They were especially affected by the nobles, for the burgher class wore them of much more moderate size. Altogether the life of the burghers’ wives was far more enjoyable; they occupied themselves with music and painting; they held gatherings at which men and women really exchanged ideas, and ‘academies’ at which women with a turn for poetry or science could compare themselves with the most gifted men of Venice.
The most alive of the noble women of the sixteenth century, the one of whom we have the most vivid impression, was assuredly Bianca Cappello, who was a monster of iniquity. The others, who had not her opportunities for great crime, all seem like lay figures, or common odalisques, who lived a sensuous existence that was never disturbed by an idea. But the burgher women amused themselves, and thought, and wrote, and sometimes even allowed themselves a little sentiment.
As for the women of the people, we know nothing about them, as there are no documents regarding them, but it seems probable that they were, on the whole, both happy and honest.
There was one more category of women in Venice, as elsewhere, a class that numbered eleven thousand six hundred and fifty-four members, towards the end of the century, all young, many of them fair, all desirous of pleasing, and all, strange to say, present at every public festival—the class of those who were outside of class, the gay and shameless free. A Venetian of those days made a catalogue ‘of all the chief and most honoured courtesans of Venice ... their names ... the lodgings where they live ... and also the amount of the money to be paid by noblemen and others who desire to enter into their good graces.’ This list is dedicated ‘to the most magnificent and gracious Madam Livia Azzalina, my most respected patroness and lady ... the princess of all Venetian courtesans.’ Moreover, at the end of the pompous dedication, the writer, who signs only his initials, adds that he kisses the gay lady’s ‘honoured hands.’

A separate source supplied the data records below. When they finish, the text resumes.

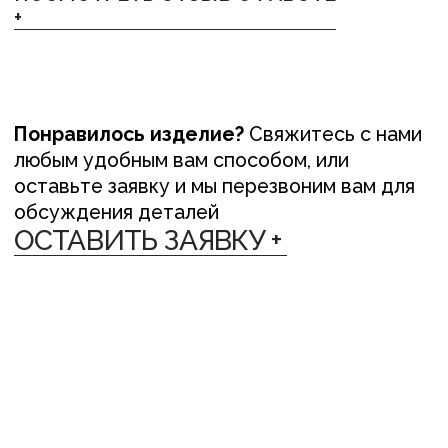
ЛЁН ЛЮБІЦЬ ЦЯБЕ — ТО ЎЗАЕМНА
ЛЁН ЛЮБІЦЬ
{ ДОСТАВКА }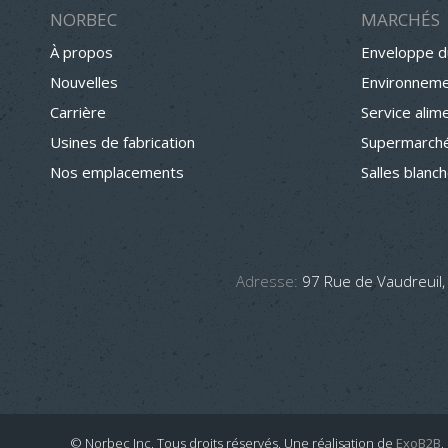
NORBEC
MARCHÉS
À propos
Enveloppe d
Nouvelles
Environneme
Carrière
Service alim
Usines de fabrication
Supermarché
Nos emplacements
Salles blanc
Adresse:
97 Rue de Vaudreuil,
© Norbec Inc. Tous droits réservés.
Une réalisation de
ExoB2B
.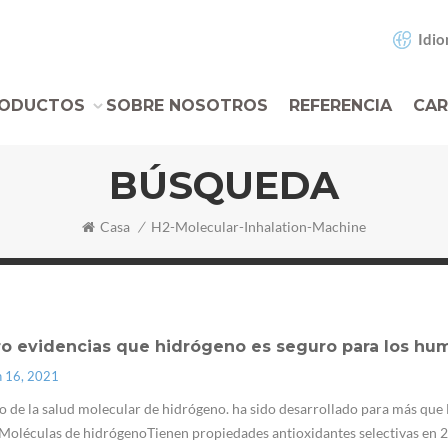
Idio
ODUCTOS
SOBRE NOSOTROS
REFERENCIA
CAR
BÚSQUEDA
Casa
/
H2-Molecular-Inhalation-Machine
ro evidencias que hidrógeno es seguro para los hu
n 16, 2021
 de la salud molecular de hidrógeno. ha sido desarrollado para más qu
Moléculas de hidrógenoTienen propiedades antioxidantes selectivas en 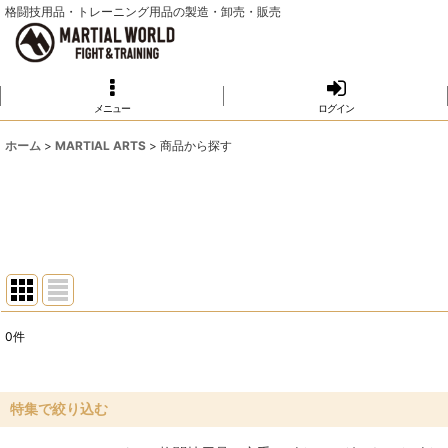
格闘技用品・トレーニング用品の製造・卸売・販売
メニュー
ログイン
ホーム
>
MARTIAL ARTS
>
商品から探す
0
件
表示数
:
並び順
:
特集で絞り込む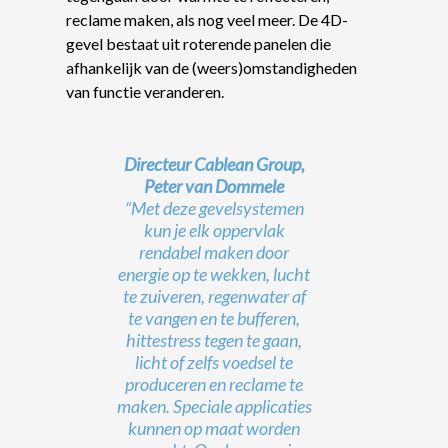
reclame maken, als nog veel meer. De 4D-
gevel bestaat uit roterende panelen die
afhankelijk van de (weers)omstandigheden
van functie veranderen.
Directeur Cablean Group,
Peter van Dommele
“Met deze gevelsystemen
kun je elk oppervlak
rendabel maken door
energie op te wekken, lucht
te zuiveren, regenwater af
te vangen en te bufferen,
hittestress tegen te gaan,
licht of zelfs voedsel te
produceren en reclame te
maken. Speciale applicaties
kunnen op maat worden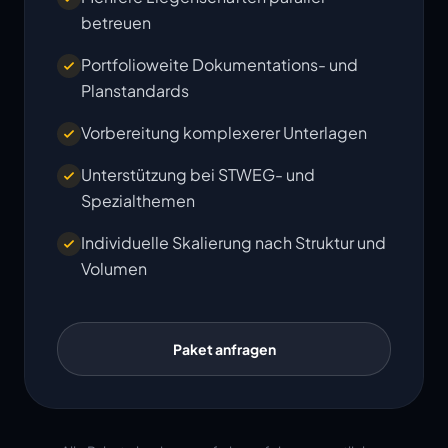
betreuen
Portfolioweite Dokumentations- und
Planstandards
Vorbereitung komplexerer Unterlagen
Unterstützung bei STWEG- und
Spezialthemen
Individuelle Skalierung nach Struktur und
Volumen
Paket anfragen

Some authors, taking this for a catalogue made out by the government, inform us that the Venetian Senate always gave courtesans the title of ‘deserving.’ Lord Orford refuted this calumny in a curious pamphlet quoted by Mr. Horatio Brown in his valuable and delightful Venetian Studies. The catalogue contains two hundred and fifteen names; at number two hundred and four stands the name of the famous Veronica Franco—‘that skilled writer of the sonnet and curiously polished verses which say so little and say it so beautifully,’ says Mr. Brown.
Tassini tells an anecdote in point. Two gentlemen were walking one day over the bridge near the Church of Saint Pantaleo, and they were confiding to each other their conjugal troubles. ‘Do you know who is the only honest woman in Venice?’ asked one of them. ‘There she is!’ He painted to a little marble head which is still visible in the front of a house below the bridge. The story went the rounds, and the bridge itself was re-christened ‘Il Ponte di Donna Onesta.’
The elegance of the gay ladies was incredible, and it was in order to be distinguished from them that respectable women little by little adopted the black silk gown and veil which they wore to the end of the Republic. The veil was black for married women and white for young girls.
I find in some statistics for the year 1581 the following statement as to the women of the better classes. There were 1659 patrician ladies, 1230 noble girls, 2508 nuns, and 1936 women of the burgher class. What could they do against 11,654? The note adds that all the others were women of the people.